Angular behavior of the absorption limit in thin film silicon solar cells

TL;DR

This paper explores how thin film silicon solar cells can surpass traditional absorption limits through innovative 2D periodic structures, analyzing angular behavior, polarization effects, and parasitic losses to optimize light trapping.

Contribution

It introduces a new automated method for extracting guided modes and demonstrates potential surpassing of the 4n^2 absorption limit in thin film solar cells using 2D periodic structures.

Findings

Potential to exceed the 4n^2 limit in absorption.

Transverse magnetic polarization yields higher enhancement.
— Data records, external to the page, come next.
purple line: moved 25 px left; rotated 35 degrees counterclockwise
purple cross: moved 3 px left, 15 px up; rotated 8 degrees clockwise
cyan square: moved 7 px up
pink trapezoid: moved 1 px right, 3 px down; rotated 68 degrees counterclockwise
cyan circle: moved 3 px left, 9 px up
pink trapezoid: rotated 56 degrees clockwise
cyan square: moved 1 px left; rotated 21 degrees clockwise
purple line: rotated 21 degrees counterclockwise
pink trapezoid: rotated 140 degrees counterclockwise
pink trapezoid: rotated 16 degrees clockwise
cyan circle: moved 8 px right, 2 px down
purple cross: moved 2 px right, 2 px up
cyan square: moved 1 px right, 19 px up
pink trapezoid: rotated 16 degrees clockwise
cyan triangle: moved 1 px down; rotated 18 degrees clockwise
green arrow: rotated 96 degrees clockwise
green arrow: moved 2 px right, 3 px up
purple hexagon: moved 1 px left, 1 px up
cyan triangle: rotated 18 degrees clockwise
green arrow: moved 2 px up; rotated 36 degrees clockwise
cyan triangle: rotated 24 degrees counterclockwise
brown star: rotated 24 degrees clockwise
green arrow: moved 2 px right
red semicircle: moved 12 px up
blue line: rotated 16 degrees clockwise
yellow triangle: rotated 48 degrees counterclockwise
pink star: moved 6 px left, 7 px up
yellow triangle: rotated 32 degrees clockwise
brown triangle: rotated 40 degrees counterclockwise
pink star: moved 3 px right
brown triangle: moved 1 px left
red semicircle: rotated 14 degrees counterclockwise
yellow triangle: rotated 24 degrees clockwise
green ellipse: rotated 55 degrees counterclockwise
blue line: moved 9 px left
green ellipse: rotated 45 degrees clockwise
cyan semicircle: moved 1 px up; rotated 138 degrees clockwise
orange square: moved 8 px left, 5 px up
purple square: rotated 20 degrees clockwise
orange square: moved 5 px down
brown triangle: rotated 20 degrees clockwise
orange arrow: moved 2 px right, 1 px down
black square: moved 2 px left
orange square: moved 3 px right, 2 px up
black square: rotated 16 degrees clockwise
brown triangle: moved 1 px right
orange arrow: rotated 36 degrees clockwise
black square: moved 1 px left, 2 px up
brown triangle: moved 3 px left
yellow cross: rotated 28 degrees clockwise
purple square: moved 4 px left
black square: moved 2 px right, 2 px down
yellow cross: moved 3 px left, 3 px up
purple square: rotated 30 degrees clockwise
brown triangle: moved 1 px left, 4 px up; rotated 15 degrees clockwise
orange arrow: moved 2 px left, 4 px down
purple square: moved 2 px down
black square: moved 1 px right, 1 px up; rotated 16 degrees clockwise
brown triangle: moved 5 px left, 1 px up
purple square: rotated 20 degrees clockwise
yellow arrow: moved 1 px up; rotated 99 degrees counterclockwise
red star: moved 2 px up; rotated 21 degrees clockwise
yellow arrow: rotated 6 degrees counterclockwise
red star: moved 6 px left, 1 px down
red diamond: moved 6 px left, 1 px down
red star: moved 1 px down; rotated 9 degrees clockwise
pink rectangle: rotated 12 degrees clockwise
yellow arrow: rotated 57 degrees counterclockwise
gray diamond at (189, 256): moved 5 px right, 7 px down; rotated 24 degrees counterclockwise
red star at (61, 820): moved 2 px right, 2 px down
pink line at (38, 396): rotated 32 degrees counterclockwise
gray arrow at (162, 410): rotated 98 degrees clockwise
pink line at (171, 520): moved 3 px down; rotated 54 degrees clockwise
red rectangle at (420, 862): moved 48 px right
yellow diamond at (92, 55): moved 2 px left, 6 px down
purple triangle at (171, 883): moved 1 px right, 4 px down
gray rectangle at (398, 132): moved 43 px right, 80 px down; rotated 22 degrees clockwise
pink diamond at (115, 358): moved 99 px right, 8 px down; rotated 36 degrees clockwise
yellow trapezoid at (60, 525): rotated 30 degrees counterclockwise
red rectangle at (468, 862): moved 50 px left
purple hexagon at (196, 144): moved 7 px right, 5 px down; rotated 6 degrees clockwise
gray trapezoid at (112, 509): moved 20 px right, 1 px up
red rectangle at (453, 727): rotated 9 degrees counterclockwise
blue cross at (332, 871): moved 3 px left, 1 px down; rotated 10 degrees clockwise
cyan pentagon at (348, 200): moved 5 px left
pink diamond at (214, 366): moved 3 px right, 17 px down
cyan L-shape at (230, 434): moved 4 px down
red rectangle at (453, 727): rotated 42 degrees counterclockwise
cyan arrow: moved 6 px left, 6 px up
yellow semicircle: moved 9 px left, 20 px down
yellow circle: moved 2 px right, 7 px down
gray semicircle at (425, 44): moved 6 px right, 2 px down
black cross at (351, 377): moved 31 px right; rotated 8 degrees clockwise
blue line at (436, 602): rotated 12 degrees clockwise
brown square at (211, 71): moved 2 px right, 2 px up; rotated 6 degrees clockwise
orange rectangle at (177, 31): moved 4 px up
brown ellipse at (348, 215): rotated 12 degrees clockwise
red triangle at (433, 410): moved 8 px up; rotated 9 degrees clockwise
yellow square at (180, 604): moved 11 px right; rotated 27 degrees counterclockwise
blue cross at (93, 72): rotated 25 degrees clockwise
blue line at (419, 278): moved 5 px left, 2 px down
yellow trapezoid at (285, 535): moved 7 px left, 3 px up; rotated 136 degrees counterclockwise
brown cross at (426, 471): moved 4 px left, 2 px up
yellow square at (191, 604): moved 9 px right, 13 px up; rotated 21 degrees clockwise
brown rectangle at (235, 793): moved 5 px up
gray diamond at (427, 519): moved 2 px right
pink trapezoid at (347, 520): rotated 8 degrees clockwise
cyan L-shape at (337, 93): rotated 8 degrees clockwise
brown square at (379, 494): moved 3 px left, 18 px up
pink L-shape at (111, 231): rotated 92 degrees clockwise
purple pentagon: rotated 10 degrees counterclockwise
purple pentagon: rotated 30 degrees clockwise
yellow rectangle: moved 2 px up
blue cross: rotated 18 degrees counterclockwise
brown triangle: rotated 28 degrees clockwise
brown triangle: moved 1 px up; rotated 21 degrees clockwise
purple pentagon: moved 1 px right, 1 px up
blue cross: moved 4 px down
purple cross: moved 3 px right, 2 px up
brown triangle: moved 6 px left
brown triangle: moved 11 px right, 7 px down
Parasitic losses significantly reduce practical enhancement.

Abstract

We investigate the angular behavior of the upper bound of absorption provided by the guided modes in thin film solar cells. We show that the 4n^2 limit can be potentially exceeded in a wide angular and wavelength range using two-dimensional periodic thin film structures. Two models are used to estimate the absorption enhancement; in the first one, we apply the periodicity condition along the thickness of the thin film structure but in the second one, we consider imperfect confinement of the wave to the device. To extract the guided modes, we use an automatized procedure which is established in this work. Through examples, we show that from the optical point of view, thin film structures have a high potential to be improved by changing their shape. Also, we discuss the nature of different optical resonances which can be potentially used to enhance light trapping in the solar cell. We investigate the two different polarization directions for one-dimensional gratings and we show that the transverse magnetic polarization can provide higher values of absorption enhancement. We also propose a way to reduce the angular dependence of the solar cell efficiency by the appropriate choice of periodic pattern. Finally, to get more practical values for the absorption enhancement, we consider the effect of parasitic loss which can significantly reduce the enhancement factor.